El ballet de Antioquia hizo levantarse de las sillas a japoneses y colombianos al ritmo de la cumbia, el currulao y el mapalé, en una primera muestra de los que será el debut de este grupo folclórico en Tokio el próximo 20 de agosto. Varios componentes del elenco principal de este ballet, fundado en Medellín en 1991, deleitaron a un reducido grupo de nipones y colombianos en la embajada de Colombia en Japón con una pequeña actuación. La directora general del Ballet de Antioquia desde hace siete años aseguró que lo que quieren es enseñar que la cultura colombiana es maravillosa, es extensa y muy amplia y al mismo tiempo, mostrar la cara amable de Colombia.
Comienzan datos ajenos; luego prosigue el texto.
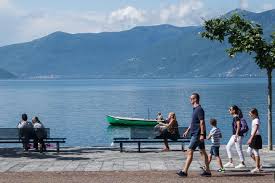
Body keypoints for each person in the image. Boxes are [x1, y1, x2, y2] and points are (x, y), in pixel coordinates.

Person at [177, 93, 211, 177]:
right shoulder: (195, 109)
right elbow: (193, 122)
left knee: (189, 151)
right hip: (196, 133)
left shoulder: (199, 109)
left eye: (191, 99)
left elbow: (202, 122)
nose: (190, 100)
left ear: (195, 99)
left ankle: (184, 171)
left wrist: (202, 134)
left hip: (197, 134)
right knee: (202, 152)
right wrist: (187, 130)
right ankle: (208, 171)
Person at [247, 108, 262, 173]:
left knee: (256, 152)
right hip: (254, 137)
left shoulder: (256, 120)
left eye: (250, 114)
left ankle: (257, 168)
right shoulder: (254, 120)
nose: (249, 115)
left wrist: (251, 138)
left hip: (256, 137)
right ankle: (258, 165)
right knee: (249, 151)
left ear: (254, 114)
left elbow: (256, 129)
El ballet, que fue calificado como el mejor representante cultural de Colombia por la embajadora colombiana en Tokio, Patricia Cárdenas, ofreció dos pequeñas actuaciones en las que derrocharon color y alegría, además de lograr aumentar la temperatura de la ya de por sí cálida noche de Tokio. Han venido dispuestos a seducir al público japonés con sus contoneos para poder volver a Asia, pero además son conscientes de su responsabilidad como transmisores de la cultura colombiana en el mundo. Antes de viajar a Japón, el elenco de bailarines representó a Colombia en la Gala Latina celebrada en Pekín con motivo de los Juegos Olímpicos de China, en lo que fue su primer contacto con el público asiático. El ballet de Antioquia, ganador de la medalla de oro de las Olimpiadas Mundiales de Folclor de Dijon (Francia) en 1998, entre otros galardones internacionales, debutará en el teatro Hitomi Hall de la Universidad de Showa en Tokio el próximo 20 de agosto.